Noi soli ci facciamo «incantare» a tal punto da quel Passato, da fare nostra la sua «debolezza» linguistica, da accogliere e dare voce alla sua Domanda «difettosa», fino a spingerci nella Pazziella di scandire gli infiniti toni possibili della sua Rappresentazione. Fino cioè a mettere in scena le maschere dei suoi continui travestimenti e a tracciare i luoghi dei suoi sonnambolici spostamenti, spacciando, di volta in volta, per realtà i suoi mutevoli «presenti», le sue mode, le sue vanità.
Noi soli diamo voce alla Fuga dal nostro Essere, all’avventura nel Simbolico, a inseguire e perseguire la Metafora ovunque essa ci trasporti, nel «piacere» di giocare assieme all’altro: giocare alla Ripetizione di quel gioco là, che ci fa ancora fantasticare accordi e simpatie, gioie e dolori condivisi, «materia prima» di un antico istinto sociale. Così potente da indurci a fare del «piacere» che raccattiamo a ogni «simpatia», sia essa reale o immaginaria, il Principio della nostra Langue.
Il «piacere» è la «materia psichica», l’Anima del nostro linguaggio. Non è né mio né tuo questo «istinto» linguistico. E non è nemmeno della Società, anche se è di «associazioni» che esso si nutre.

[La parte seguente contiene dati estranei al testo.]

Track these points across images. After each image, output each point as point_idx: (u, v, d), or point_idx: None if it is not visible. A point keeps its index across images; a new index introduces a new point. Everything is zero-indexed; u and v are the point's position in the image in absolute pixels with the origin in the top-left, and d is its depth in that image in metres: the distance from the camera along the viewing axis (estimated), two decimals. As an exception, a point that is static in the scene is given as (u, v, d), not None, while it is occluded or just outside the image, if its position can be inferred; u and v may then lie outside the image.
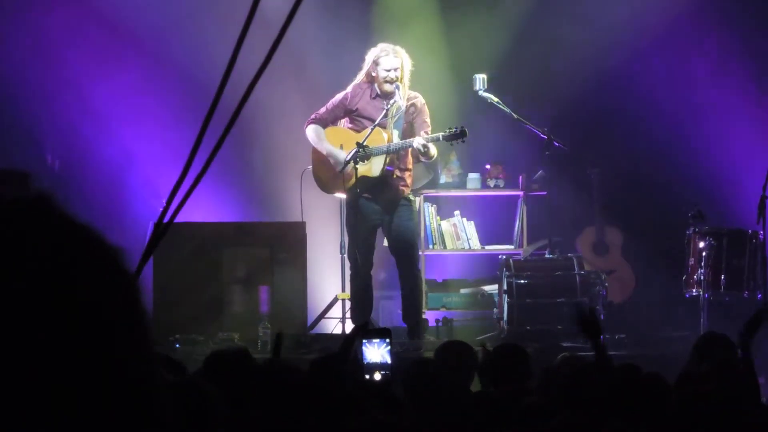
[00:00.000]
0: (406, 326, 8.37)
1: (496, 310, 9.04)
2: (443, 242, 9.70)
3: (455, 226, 9.72)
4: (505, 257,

Il «piacere» è nel contatto, e il suo aldilà è nello spazio aperto, nel vuoto creato e ricreato tra quelli che si compiacciono. È negli squarci che si aprono nella trama delle nostre rappresentazioni. Non è né soggettivo, né collettivo – dice Deleuze.
Il «piacere» è intersoggettivo: è «ciò che è» tra due differenze, il Miraggio dell’Uguale in cui esse godono a confondersi e incantarsi reciprocamente.